_WHAT YOU SHOULD DO_. Every line containing the word "Production" is to be copied from the data below.

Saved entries
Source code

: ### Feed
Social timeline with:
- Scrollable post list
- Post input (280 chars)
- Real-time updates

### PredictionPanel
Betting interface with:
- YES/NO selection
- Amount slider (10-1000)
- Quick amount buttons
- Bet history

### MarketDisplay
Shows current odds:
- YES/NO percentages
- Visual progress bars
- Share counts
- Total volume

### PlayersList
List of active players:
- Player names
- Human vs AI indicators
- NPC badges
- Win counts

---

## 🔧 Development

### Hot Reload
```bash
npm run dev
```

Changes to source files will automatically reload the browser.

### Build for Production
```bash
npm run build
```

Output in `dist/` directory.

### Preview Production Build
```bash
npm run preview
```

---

_EXERCISE RESULT_.
### Build for Production
### Preview Production Build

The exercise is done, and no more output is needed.